Este é o caso do presente texto de Edgar Morin que agora anexamos a este site: “Da URSS à Santa Rússia” é uma demonstração de sua capacidade analítica e reflexiva.

Convidamos  o  leitor  a  verificar  o  manejo  de  dados  históricos,  culturais,  religiosos, geográficos,   econômicos,   sociológicos,   políticos   (e   de   diplomacia   e   política internacional), antropológicos, ecológicos e psicanalíticos, quiçá mais um ou outro, que Morin une em um fio complexo e de notável clareza argumentativa. Apesar de se tratar de uma análise sobre a guerra entre Ucrânia e Rússia, este pensador incansável aponta, no  argumento,  a  necessidade  de  preocupação  com  a  preservação  do  meio  ambiente em combate à degradação ecológica.

Adicionalmente, é possível perceber a experiência de Edgar Morin acerca das guerras que conheceu, explicitada na tentativa de compreensão da situação atual entre Ucrânia e  Rússia  e  entre  OTAN  e  Comunidade  Europeia,  mediante  a  análise  das  saídas possíveis, das estratégias de negociação entre os dois países nestes momentos de crise acirrada.

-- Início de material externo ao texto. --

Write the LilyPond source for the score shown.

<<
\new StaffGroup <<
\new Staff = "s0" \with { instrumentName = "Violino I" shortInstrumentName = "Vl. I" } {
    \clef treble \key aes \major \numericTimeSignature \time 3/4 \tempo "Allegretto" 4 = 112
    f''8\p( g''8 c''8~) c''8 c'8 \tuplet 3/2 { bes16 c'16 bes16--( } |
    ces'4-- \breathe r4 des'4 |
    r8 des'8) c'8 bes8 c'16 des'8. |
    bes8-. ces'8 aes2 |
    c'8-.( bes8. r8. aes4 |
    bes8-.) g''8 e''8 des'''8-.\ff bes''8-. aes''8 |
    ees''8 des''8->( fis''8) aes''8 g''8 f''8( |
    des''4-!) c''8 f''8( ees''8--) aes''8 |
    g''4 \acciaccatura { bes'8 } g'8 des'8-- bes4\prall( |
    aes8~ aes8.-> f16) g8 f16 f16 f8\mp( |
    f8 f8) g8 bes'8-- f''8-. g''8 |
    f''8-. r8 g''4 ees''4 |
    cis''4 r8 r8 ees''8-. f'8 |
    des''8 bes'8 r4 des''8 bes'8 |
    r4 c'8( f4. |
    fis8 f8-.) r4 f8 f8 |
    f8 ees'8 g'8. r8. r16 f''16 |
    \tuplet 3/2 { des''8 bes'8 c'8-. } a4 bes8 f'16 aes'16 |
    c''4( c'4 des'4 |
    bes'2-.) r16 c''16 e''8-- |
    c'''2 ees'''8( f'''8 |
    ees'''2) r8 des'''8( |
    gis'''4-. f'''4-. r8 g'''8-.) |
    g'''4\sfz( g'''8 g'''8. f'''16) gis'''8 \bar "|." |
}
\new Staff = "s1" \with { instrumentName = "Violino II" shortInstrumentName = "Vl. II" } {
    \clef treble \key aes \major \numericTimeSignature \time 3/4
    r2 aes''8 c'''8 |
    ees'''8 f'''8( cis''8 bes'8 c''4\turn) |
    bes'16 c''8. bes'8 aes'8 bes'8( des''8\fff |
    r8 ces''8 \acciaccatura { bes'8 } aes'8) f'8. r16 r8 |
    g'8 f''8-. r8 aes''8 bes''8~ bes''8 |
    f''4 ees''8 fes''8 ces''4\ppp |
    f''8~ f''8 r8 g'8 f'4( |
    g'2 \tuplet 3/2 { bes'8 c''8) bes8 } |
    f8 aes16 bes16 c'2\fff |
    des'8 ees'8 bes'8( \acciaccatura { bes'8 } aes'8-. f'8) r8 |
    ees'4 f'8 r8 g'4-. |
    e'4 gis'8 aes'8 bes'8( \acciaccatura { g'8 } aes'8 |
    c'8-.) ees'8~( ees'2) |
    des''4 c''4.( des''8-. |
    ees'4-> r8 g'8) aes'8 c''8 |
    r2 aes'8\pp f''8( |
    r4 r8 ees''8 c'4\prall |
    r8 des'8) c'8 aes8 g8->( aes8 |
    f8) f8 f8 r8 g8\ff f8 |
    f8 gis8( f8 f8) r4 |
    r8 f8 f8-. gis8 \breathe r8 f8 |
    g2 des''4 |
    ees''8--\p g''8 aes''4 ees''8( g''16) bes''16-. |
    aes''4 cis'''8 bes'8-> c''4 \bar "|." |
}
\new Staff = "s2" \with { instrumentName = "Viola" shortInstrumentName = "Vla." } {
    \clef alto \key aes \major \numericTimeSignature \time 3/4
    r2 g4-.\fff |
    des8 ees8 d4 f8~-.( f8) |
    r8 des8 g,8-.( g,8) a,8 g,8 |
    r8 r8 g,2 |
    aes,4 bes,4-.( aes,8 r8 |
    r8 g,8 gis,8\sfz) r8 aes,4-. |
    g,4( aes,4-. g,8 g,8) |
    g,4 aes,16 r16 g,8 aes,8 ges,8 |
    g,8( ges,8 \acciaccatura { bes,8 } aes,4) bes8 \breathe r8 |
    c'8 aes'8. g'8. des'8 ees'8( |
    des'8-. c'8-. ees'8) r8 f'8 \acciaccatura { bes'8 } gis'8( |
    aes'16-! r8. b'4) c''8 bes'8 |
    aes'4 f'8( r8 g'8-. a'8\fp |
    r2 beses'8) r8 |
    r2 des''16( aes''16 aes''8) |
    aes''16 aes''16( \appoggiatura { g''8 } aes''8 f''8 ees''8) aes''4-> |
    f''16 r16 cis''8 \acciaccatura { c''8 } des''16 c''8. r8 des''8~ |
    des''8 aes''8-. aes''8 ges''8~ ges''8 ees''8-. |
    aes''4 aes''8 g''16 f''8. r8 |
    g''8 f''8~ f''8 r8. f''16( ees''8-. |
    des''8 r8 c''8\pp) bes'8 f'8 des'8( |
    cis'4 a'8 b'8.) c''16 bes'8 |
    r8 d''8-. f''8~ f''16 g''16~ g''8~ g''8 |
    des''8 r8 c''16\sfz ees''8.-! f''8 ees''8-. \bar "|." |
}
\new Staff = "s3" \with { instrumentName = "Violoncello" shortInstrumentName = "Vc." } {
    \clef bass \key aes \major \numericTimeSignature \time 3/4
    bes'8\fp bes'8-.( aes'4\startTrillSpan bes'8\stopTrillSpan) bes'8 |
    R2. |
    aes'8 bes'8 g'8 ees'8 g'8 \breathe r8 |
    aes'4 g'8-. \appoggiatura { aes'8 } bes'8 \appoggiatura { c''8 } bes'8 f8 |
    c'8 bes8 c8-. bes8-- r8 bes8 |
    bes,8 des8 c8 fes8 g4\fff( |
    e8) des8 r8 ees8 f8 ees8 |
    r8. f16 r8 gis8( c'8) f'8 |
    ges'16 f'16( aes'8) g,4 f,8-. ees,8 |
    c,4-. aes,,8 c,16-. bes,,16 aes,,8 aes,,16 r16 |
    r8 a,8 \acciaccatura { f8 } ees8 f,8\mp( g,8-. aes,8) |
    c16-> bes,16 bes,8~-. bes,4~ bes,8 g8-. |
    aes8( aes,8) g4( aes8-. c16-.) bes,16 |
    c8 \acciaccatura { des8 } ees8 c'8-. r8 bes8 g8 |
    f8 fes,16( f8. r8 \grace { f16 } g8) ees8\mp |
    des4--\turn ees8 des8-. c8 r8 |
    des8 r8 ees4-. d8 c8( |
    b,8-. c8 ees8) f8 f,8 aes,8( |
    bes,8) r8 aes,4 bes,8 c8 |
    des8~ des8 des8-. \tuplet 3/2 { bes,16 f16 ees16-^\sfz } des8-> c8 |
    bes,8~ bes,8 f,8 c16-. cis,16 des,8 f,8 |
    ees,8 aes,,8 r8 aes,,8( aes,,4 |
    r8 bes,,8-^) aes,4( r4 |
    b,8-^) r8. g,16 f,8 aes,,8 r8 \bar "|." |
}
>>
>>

Trata-se, então, de uma análise histórica dialética do “breve século XX” (para utilizar a famosa expressão do historiador britânico Eric Hobsbawn), e destas duas décadas do século XXI, sem receio de decifrar o processo e o ritmo densos de uma temporalidade em reviravolta, que atinge Rússia e Ucrânia de igual modo.

Ao apontar saídas para o impasse da guerra em forma de acordos possíveis recorrendo a exemplos históricos concretos em épocas anteriores, fica perceptível a lucidez deste pensador que almeja imaginar e construir a paz – uma paz necessária, principalmente em favor das gerações que virão.